Chapter 16 of 35 · 3992 words · ~20 min read

Part 16

With this, the poor old Frenchman started for his gig, amid the "Haw! haw! haw! and ha! ha! he! he!" of the landlord and lawyer. "That for you," said the Frenchman, as he gave the surly Dutchman-hostler a real half-dollar, took the dirty "ribbons" and drove off.
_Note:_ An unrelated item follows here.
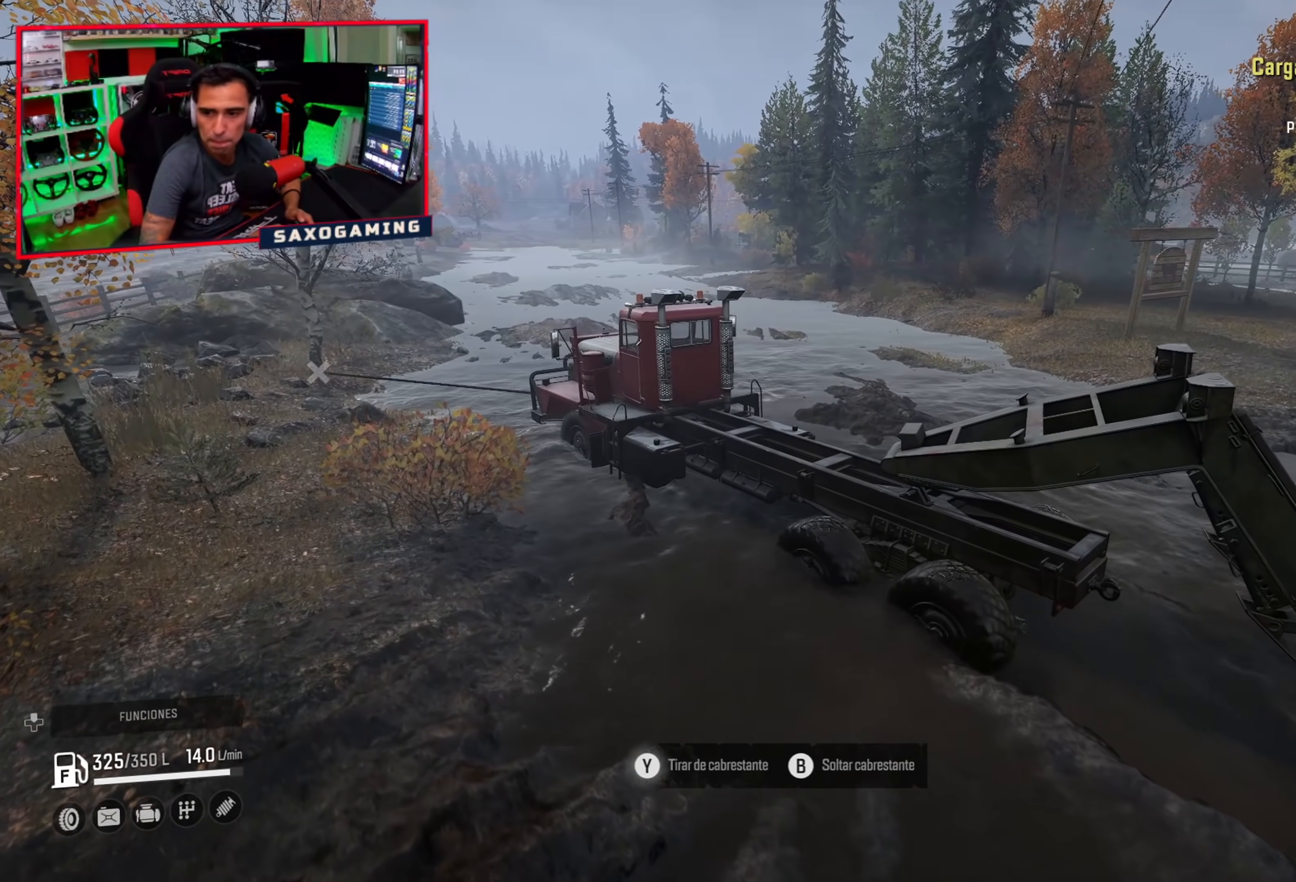
{"buttons": ["Y", "R2"], "left_stick": "center", "right_stick": "center", "events": []}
Now, the farmer, one of the three spectators present, had quietly watched the proceedings, and being _gifted_ with enough insight into human nature to see something more than "an old French barber" in the person and manner of the traveller; and, moreover, being interested in the Tavern property, followed the Frenchman; overtaking him, he at once offered him the hospitalities of his domicile, not far distant, where the traveller passed a most comfortable night, and where his host found out that he was entertaining no less a pecuniary miracle of his time--_than Stephen Girard_.
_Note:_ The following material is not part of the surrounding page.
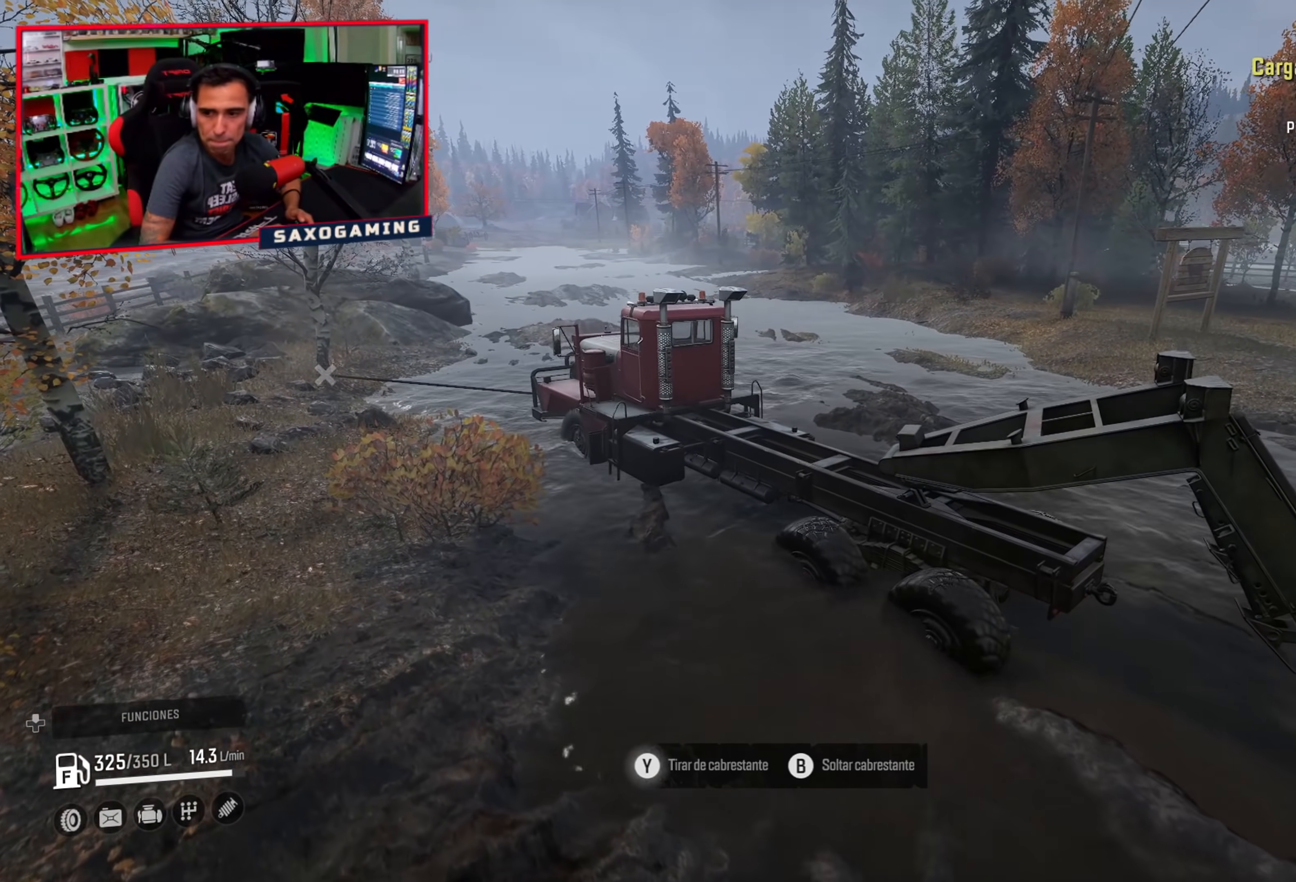
{"buttons": ["Y", "R2"], "left_stick": "right", "right_stick": "center", "events": [[450, "left_stick", "right"]]}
Early next morning, old Stephy, in his old and _shady_ gig, accompanied by his entertainer, rode over to the two owners of the Tavern property, and with them sought the _lawyer_, the deeds were made out, the old Frenchman _drew_ on his own Bank for the $13,000, gave the farmer a ten years' _lease_ upon the place, paid the lawyer for his trouble, and as that worthy accompanied the millionaire to the door, and was very obsequiously bowing him out, old Stephy turned around on the steps, and looking sharp--with his one eye upon the lawyer, says he--

"Sair! Pooh! pooh!--_Booh!_" off he rode for the Tavern, where he and the landlord had a _haze_, the landlord was notified to _leave_, short metre; and being fully revenged for the insult paid his millions, old Stephen Girard, the great Philadelphia financier, rode back to where he was better used for his money, and evidently better satisfied than ever, that money is mighty when brought to bear upon an object!

A Circumlocutory Egg Pedler.

We have been, frequently, much amused with the man[oe]uvring of some folks in trade. It's not your cute folks, who screw, twist and twirl over a smooth fourpence, or skin a flea for its hide and tallow, and spoil a knife that cost a shilling,--that come out first best in the long run. Some folks have a weakness for beating down shop-keepers, or anybody else they deal with, and so far have we seen this _infirmity_ carried, that we candidly believe we've known persons that would not stop short of cheapening the passage to kingdom come, if they thought a dollar and two cents might be saved in the fare! Now the _rationale_ of the matter is this:--as soon as persons establish a reputation for meanness--beating down folks, they fall victims to all sorts of shaves and short commons, and have the fine Saxony drawn over their eyes--from the nose to the occiput; they get the meanest "bargains," offals, &c., that others would hardly have, even at a heavy discount. Then some folks are so wonderful sharp, too, that we wonder their very shadow does not often cut somebody. A friend of ours went to buy his wife a pair of gaiters; he brought them home; she found all manner of fault with them; among other drawbacks, she declared that for the price her better half had given for the gaiters, _she_ could have got the best article in Waxend's entire shop! _He_ said _she_ had better take them back and try. So she did, and poor Mr. Waxend had an hour of his precious time used up by the lady's attempt to get a more expensive pair of gaiters at a less price than those purchased by her husband. Waxend saw how matters stood, so he consented to adopt the maxim of--when Greek meets Greek, then comes the tug of war!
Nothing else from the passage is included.